If passed, the HEROES Act will make up for past grievances against the District by providing the money previously withheld from it in addition to new funding being distributed across all states. Blemur adds that D.C.’s status as neither a state or territory positions it to operate in a “quasi-state fashion.”
“Ask yourself this question,” Blemur challenges. “If you were in a state and your state legislature couldn’t control its budget — they couldn’t tax the things they wanted to tax in order to generate revenue for themselves — wouldn’t that kind of piss you off a little bit?”

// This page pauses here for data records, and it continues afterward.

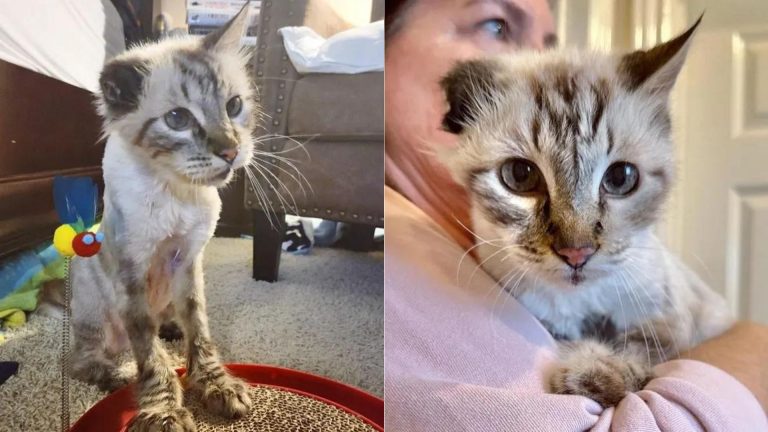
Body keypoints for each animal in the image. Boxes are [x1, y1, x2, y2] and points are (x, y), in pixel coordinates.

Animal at [70, 4, 255, 432]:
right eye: (177, 120)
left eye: (233, 107)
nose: (230, 151)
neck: (178, 192)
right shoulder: (133, 274)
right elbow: (150, 356)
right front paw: (163, 409)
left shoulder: (188, 260)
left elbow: (199, 330)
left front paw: (216, 385)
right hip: (92, 290)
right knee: (83, 360)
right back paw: (122, 373)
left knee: (169, 322)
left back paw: (169, 329)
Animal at [438, 17, 732, 408]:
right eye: (521, 175)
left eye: (620, 178)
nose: (576, 253)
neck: (580, 304)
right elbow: (571, 338)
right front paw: (589, 363)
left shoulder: (680, 319)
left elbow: (639, 345)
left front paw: (596, 373)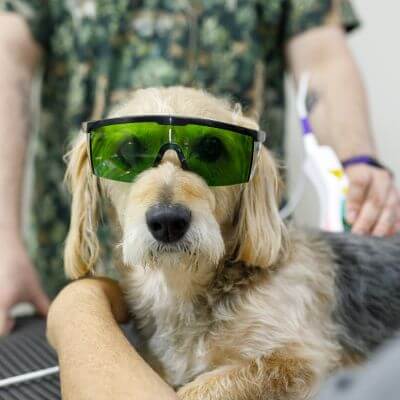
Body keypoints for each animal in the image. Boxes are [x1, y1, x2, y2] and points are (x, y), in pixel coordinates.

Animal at [62, 88, 400, 400]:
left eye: (212, 148)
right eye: (129, 150)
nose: (168, 221)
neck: (183, 286)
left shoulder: (301, 362)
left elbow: (202, 388)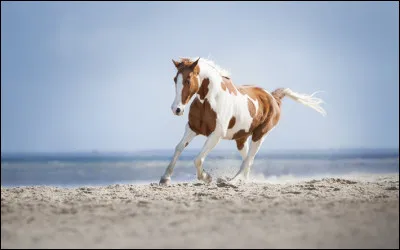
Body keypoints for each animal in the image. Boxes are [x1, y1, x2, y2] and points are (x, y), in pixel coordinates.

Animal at [159, 57, 324, 186]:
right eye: (175, 79)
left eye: (188, 80)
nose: (176, 109)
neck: (210, 99)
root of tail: (273, 97)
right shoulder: (192, 128)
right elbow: (179, 148)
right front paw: (165, 179)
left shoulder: (216, 134)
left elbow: (198, 159)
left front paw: (207, 177)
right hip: (241, 139)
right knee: (247, 159)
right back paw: (243, 180)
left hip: (259, 135)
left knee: (248, 160)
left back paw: (232, 181)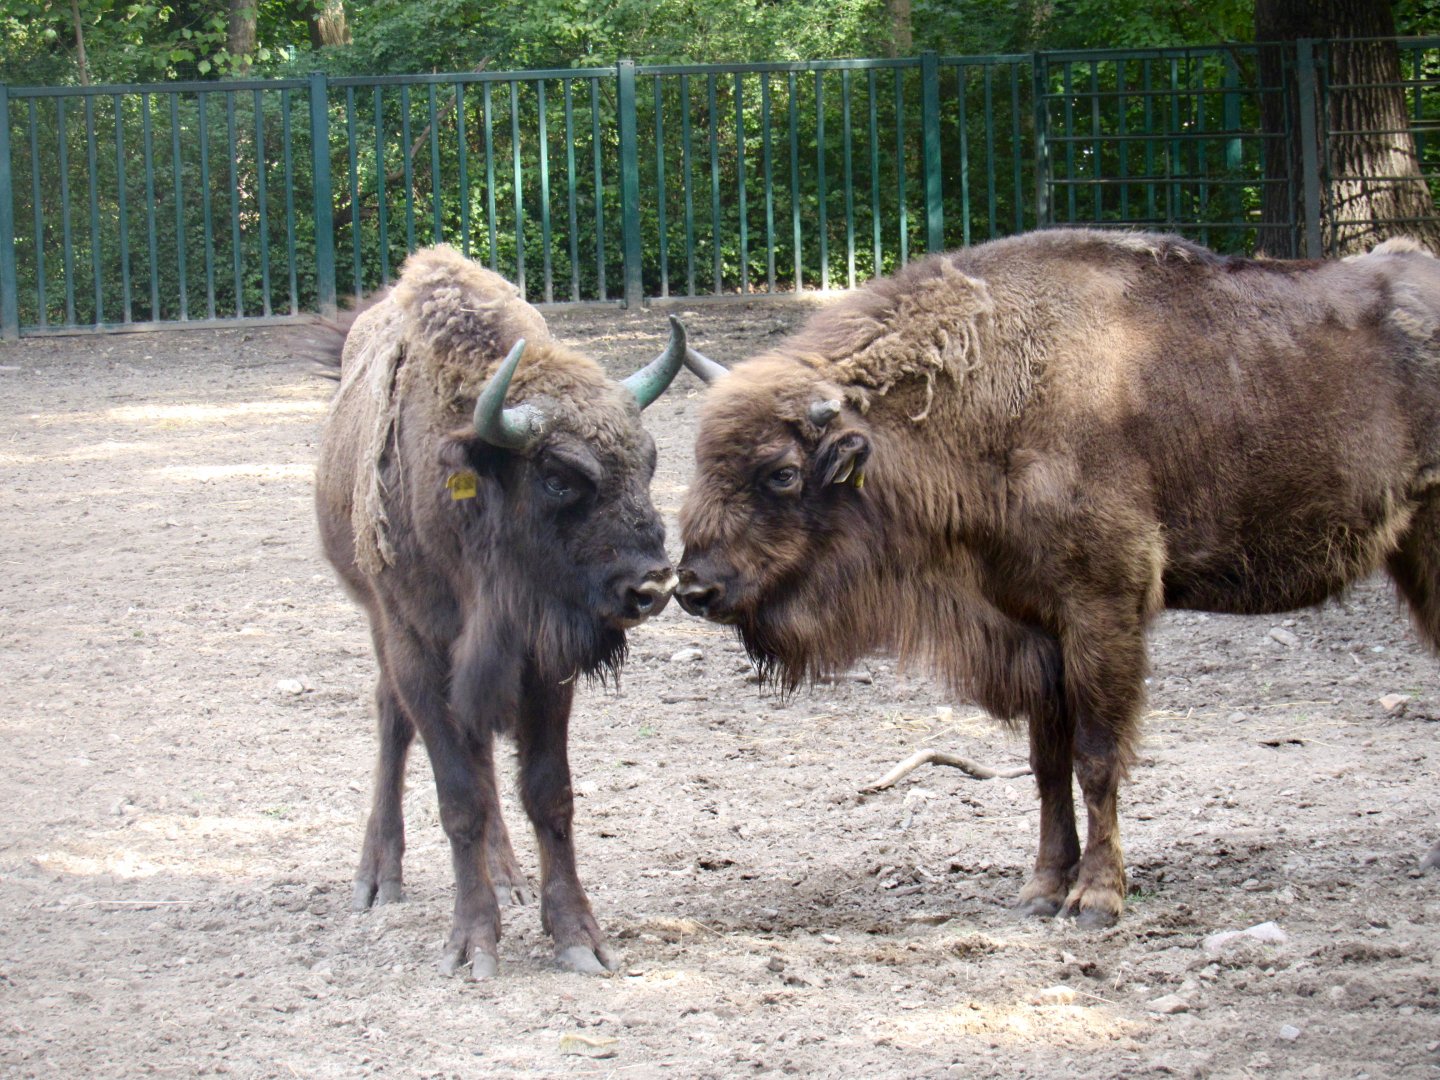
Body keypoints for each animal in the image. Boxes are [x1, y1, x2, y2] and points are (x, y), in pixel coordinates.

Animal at [315, 245, 685, 976]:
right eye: (559, 475)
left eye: (649, 461)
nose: (652, 585)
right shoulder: (421, 653)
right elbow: (458, 796)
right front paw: (472, 945)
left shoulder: (541, 664)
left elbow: (547, 792)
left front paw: (576, 937)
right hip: (378, 623)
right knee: (393, 724)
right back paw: (378, 877)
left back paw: (509, 876)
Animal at [676, 228, 1440, 927]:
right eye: (705, 459)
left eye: (781, 472)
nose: (693, 588)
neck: (997, 391)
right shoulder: (1035, 629)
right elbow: (1047, 765)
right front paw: (1041, 888)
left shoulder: (1102, 612)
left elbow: (1096, 757)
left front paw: (1097, 898)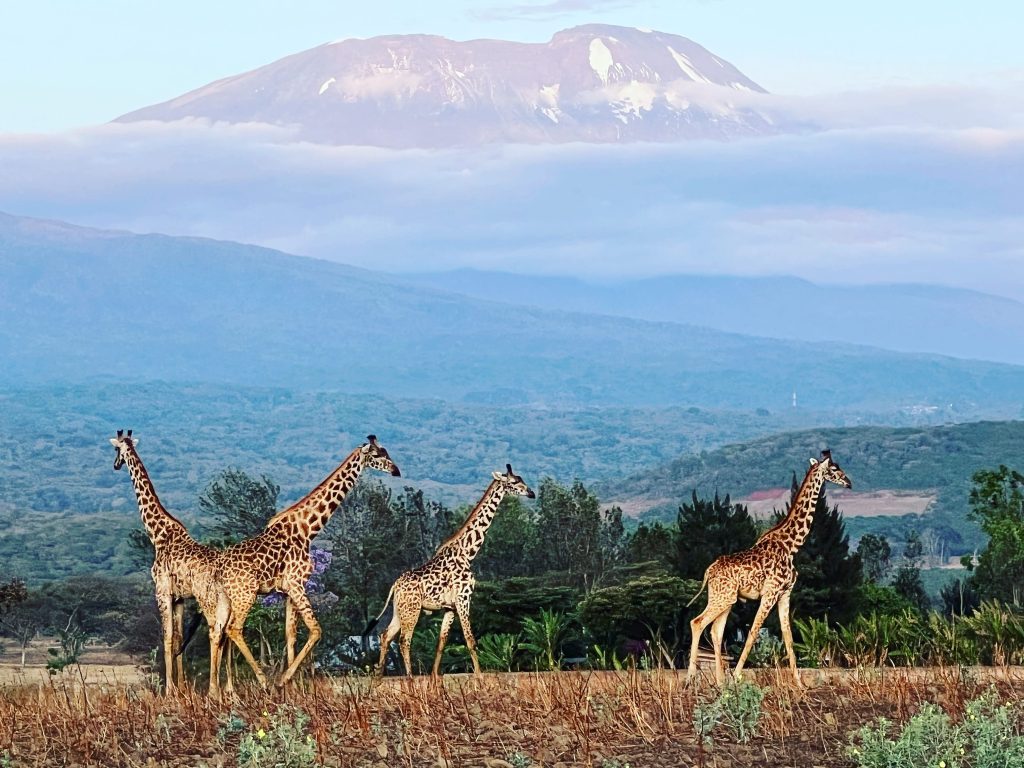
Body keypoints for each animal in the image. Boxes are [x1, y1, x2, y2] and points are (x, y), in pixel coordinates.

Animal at [110, 429, 233, 699]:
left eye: (115, 449)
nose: (115, 465)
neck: (158, 533)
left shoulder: (163, 591)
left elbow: (166, 639)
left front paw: (169, 691)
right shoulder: (179, 597)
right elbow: (177, 639)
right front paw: (183, 690)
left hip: (207, 600)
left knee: (216, 632)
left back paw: (215, 692)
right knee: (227, 632)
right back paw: (229, 691)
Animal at [210, 435, 401, 688]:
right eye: (378, 455)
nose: (396, 471)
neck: (308, 528)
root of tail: (218, 570)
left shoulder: (288, 590)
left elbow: (290, 635)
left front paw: (292, 686)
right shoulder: (297, 583)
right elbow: (316, 630)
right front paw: (284, 679)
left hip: (225, 597)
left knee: (218, 632)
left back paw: (215, 691)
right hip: (245, 594)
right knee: (233, 629)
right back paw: (262, 680)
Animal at [372, 464, 535, 677]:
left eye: (522, 479)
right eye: (515, 482)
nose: (531, 493)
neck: (467, 552)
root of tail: (395, 586)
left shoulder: (449, 607)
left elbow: (441, 642)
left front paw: (434, 678)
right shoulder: (463, 598)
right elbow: (470, 640)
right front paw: (480, 677)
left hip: (400, 610)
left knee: (385, 635)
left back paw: (378, 678)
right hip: (412, 609)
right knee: (404, 641)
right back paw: (410, 679)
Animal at [686, 449, 852, 686]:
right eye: (835, 468)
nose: (849, 482)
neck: (791, 545)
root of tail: (709, 571)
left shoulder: (785, 594)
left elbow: (788, 636)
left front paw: (799, 683)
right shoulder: (770, 593)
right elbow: (754, 632)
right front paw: (737, 676)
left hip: (725, 598)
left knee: (716, 631)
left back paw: (719, 681)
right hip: (723, 598)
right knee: (697, 622)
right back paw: (691, 678)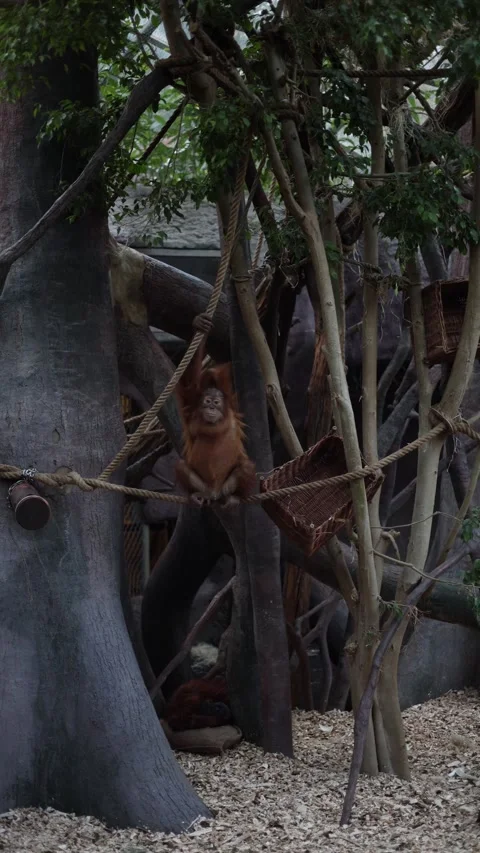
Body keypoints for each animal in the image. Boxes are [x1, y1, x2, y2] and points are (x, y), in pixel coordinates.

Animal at [175, 339, 256, 508]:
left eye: (216, 402)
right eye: (207, 402)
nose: (211, 407)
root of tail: (215, 492)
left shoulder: (231, 403)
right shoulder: (190, 407)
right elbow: (188, 384)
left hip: (225, 486)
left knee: (246, 467)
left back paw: (234, 497)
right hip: (204, 486)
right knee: (180, 466)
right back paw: (197, 496)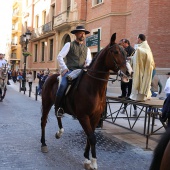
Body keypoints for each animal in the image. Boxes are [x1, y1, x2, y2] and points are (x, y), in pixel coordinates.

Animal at [40, 32, 132, 169]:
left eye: (126, 52)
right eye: (115, 52)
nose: (129, 72)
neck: (93, 87)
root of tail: (49, 77)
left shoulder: (95, 117)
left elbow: (90, 136)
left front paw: (86, 159)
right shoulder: (83, 116)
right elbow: (92, 137)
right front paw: (93, 162)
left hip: (57, 105)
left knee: (58, 113)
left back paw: (59, 132)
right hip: (46, 103)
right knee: (43, 121)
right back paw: (43, 144)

Young people also benefit from this bill, as the HEROES Act would provide families with payments for all of their dependents, including college students who were excluded from the stimulus checks provided by the CARES Act. Though young people do not account for the largest share of coronavirus-related cases in the U.S., they constitute a large share of workers in service and retail jobs, two of the most affected sectors in the country.
Meanwhile, millennials, including those in D.C., are navigating the complicated structures of education and the job market. Now, all of the elephants in the room are forced to reveal their true identities as inequities across the District are unfolding one by one. Many families must choose between supporting distance learning for their children and going to work to feed their families. Residents are navigating the unemployment system, hosting virtual graduations, losing summer internships and jobs, and being forced to live in unsafe living situations, say writers at The Atlantic. Others are stuck in the pits of recession and fear, and despite dwindling faith in their leaders to resurrect the city from this unprecedented disaster, residents still have the power to control which leaders they will choose to lead them through the end.
DC Young Democrats is charging younger residents, especially those between the ages of 13 and 35, to use their voting power to challenge the systems that impede D.C.’s ability to successfully recover. Blemur notes that, “It is going to be imperative that we have folks on the council who are going to be able to act on this because it can’t be successful without them encouraging their constituents.”
She adds that, “We’re going to need our congresswoman and our mayor and our council working together to make sure that we are reopening in a way that makes the most sense, that is the safest, and that minimizes the economic blowback [of the pandemic].”
This election year is more than simply choosing the next president of this country. The pandemic has revealed which leaders are equipped to handle the job and which do not have the interests of their communities at the forefront of their agendas.
“Progress requires your participation,” Blemur impores. It looks like signing up for ballots and following the campaigns and recognizing the nuances of recovery, even when it appears unmoving.
Certainly, D.C. statehood would improve the District’s recovery plan and provide much-needed support to thousands of students, families, and businesses that continue to navigate the burden of this virus. A revised version of H.R. 51 that was introduced as H.R. 5803, or the Washington, D.C. Admission Act has not seen movement since early February. Despite the lack of momentum around this particular bill, voters still have the power to challenge their local leaders, force them to make decisions that fight for their residents, and give the people the agency they’ve been demanding for decades.